== Segment start ==

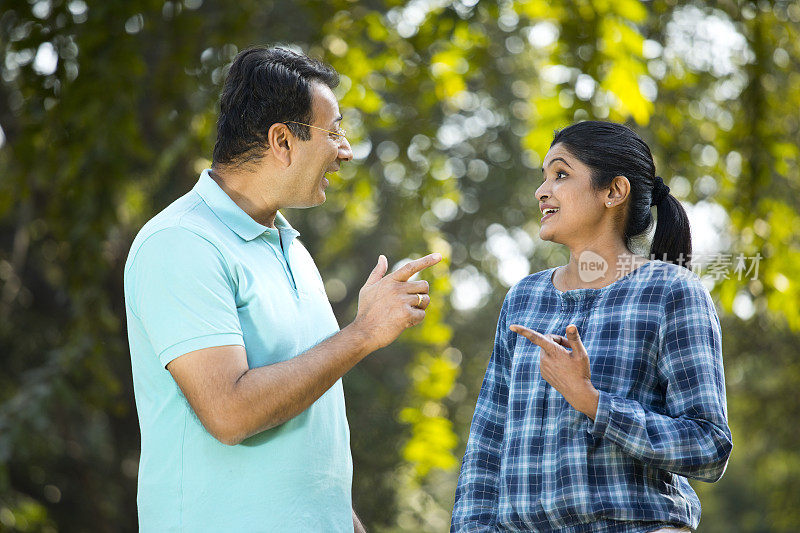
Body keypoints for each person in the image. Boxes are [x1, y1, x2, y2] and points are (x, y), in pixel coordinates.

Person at [124, 46, 441, 532]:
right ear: (282, 140)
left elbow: (305, 436)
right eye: (333, 131)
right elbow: (229, 412)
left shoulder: (289, 245)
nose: (346, 150)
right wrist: (363, 332)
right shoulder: (181, 243)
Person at [451, 121, 732, 532]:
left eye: (561, 175)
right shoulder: (523, 299)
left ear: (614, 192)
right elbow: (487, 446)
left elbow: (709, 446)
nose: (542, 191)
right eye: (543, 177)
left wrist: (594, 403)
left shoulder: (670, 291)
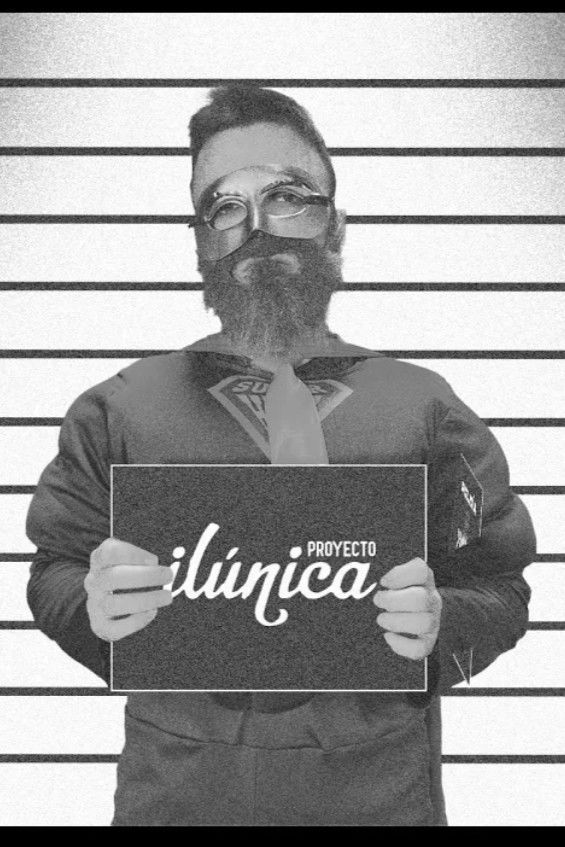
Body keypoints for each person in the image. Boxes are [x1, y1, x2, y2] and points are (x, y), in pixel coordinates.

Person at [26, 85, 537, 827]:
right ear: (200, 240)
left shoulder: (426, 407)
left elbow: (500, 586)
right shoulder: (118, 409)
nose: (256, 227)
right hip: (178, 800)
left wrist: (441, 626)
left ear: (337, 225)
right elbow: (54, 571)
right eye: (224, 206)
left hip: (380, 799)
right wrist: (93, 609)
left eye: (287, 196)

== Segment end ==

> _Problem to solve_
The entries above are to be repeated exactly, except for any pictures.

> _Exercise result_
Body keypoints for each person in the image. Boxes are [x1, y1, x2, y2] and points are (x, y), in pixel coordinates.

Person at [124, 46, 441, 532]:
right ear: (282, 140)
left elbow: (305, 436)
right eye: (333, 131)
right elbow: (229, 412)
left shoulder: (289, 245)
nose: (346, 150)
right wrist: (363, 332)
right shoulder: (181, 243)
Person at [451, 121, 732, 532]:
left eye: (561, 175)
right shoulder: (523, 299)
left ear: (614, 192)
right elbow: (487, 446)
left elbow: (709, 446)
nose: (542, 191)
right eye: (543, 177)
left wrist: (594, 403)
left shoulder: (670, 291)
Body keypoints for each person in the image. Boxes are [x1, y1, x2, y2] and points are (x, y), in pixel coordinates.

Person at [26, 85, 537, 827]:
right ear: (200, 240)
left shoulder: (426, 407)
left elbow: (500, 586)
right shoulder: (118, 409)
nose: (256, 227)
right hip: (178, 800)
left wrist: (441, 626)
left ear: (337, 225)
right elbow: (54, 571)
right eye: (224, 206)
left hip: (380, 799)
right wrist: (93, 609)
left eye: (287, 196)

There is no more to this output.